EXCERPT:
☆ ☆ ☆ ☆ ☆

As a personality, Solovyov struck everyone he met by his earnestness and his openness (traits that attracted Dostoevsky and Tolstoy to him even more than his ideas).

What continues to inspire Solovyov’s readers most is his desire to find the truth, his willingness to search for this truth alone, if need be, and his conviction that eventually the truth will be found, as he wrote in one of his most thrilling poems:

Through morning mist, with steps uncertain,
I set my course to mystic, wondrous shores.
Dawn battled with the last few stars,
Dreams hovered still—and, grasped by dreams,
My soul said prayers to unknown gods.

This cold white day, along a lonely road,
I walk, just as before, across an unknown land.
The mist has lifted and my eyes see clearly
How arduous the alpine track–how distant,
How very distant are the dreams I’ve dreamt.

And unto midnight, with firm steps,
I will keep striding toward longed-for shores,
Where on a mountaintop, beneath new stars,
Ablaze all over with triumphant lights,
My cherished temple stands awaiting me.

(trans. Maria Bloshteyn)

 

Maria Bloshteyn, PhD, researches Russia and the United States. She is the author of The Making of a Counter-Culture Icon: Henry Miller’s Dostoevsky. She is also a literary translator and has published Alexander Galich’s Dress Rehearsal: A Story in Four Acts and Five Chapters, and Anton Chekhov’s The Prank.  Her translations have appeared in a number of journals and anthologies, including The Penguin Book of Russian Poetry.
The photo shows a portrait of Vladimir Solovyov, painted in 1885, by Ivan Kramskoi.

Three Rendezvous: A Poem By Vladimir Solovyov

I triumphed over death ahead of time,
And time itself through love I overcame,
I shall not name You, my Eternal Friend,
But You’ll still heed these reverent strains …

I had no faith in the illusive world,
Yet underneath matter’s coarse shell,
I sensed Your flawless mantle’s glow,
Discerning the Divine that therein dwells.

Hadn’t You thrice revealed Yourself to me?
Not as mind’s fancy, which is best ignored.
My soul cried out, your countenance appeared —
A portent — or an aid — or a reward.

 

I.

The first time—O, how long ago it was!
Thirty-six years have come and gone since then,
When my child’s soul came all at once to know
Love’s melancholy dreams and anxious pangs.

I was but nine and she…*  was nine as well.
“It was a fine May day in Moscow” to quote Fet.**
I had professed my love.  Dead silence.  Oh, my God!
She loves another!  Ah!  He’ll pay for that!

I’ll duel him right now!!!  Church.  Ascension Mass.”***
Torrents of passion seethe within my soul.
Let us together… cast off… our earthly cares…
The notes expand, grow hushed, then silence falls.

The altar’s open… But where’s priest and deacon?
Where is the crowd of worshippers at prayer?
The streams of passion suddenly run dry.
Sky-blue descends, my soul fills with azure.

Suffused with golden azure, there You stood,
Holding a bloom from climes unknown.

☆ ☆ ☆ ☆ ☆

Continue the Solovyov text from its final line, carrying on from that point. The lines that come next have nothing to do with the Solovyov text.

SOURCE DATA:

☆ ☆ ☆ ☆ ☆

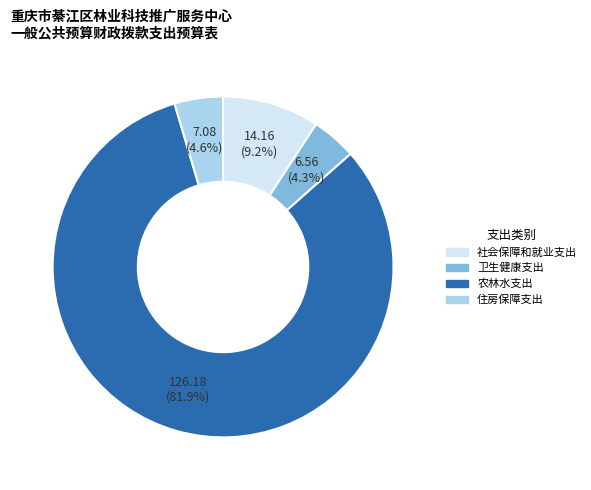

Is it true that 农林水支出 is 76% of the pie?

False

☆ ☆ ☆ ☆ ☆

ANSWER FOR THE TASK:
You nodded at me, smiled a radiant smile,
Entered the gathering mist and were gone.

My childish love now seemed an alien thing,
My soul became forever blind to earthly joys.
Our German nanny kept repeating sadly,
“Ach, little Volodya!  Too much a foolish boy!”

 

*Author’s note:  “She” in the stanza was just an ordinary young lady, and has nothing in common with the “you” to whom the preamble is addressed.

**Afanasy Afanasyevich Fet (1820-1892) was a master of the Russian lyric confessional poem and a close friend of Solovyov from his Moscow university days.

***Church feast that commemorated Jesus’s ascension to Heaven.  According to Russian folk beliefs, the feast concludes a 40 day period when boundaries are dissolved between worlds of the living, the dead, the divine, the mortal, the sinners, and the righteous.

 

II.

Years passed.  I’ve got my Master’s, I’m a docent.
First time abroad—I’m off on a mad flight!
Berlin, Hannover, and Cologne emerge,
Flash by, and disappear from sight.

I dreamt of neither Paris—world’s great centre,
Nor Spain, nor yet the gaudy glittering East.
My one dream was of the British Museum—
And it didn’t disappoint me in the least.

Could ever I forget that blessed half a year?
I paid no heed to fleeting beauty—here and gone,
To people’s daily lives, passions, or nature,
My soul, the whole of it, was ruled by You alone.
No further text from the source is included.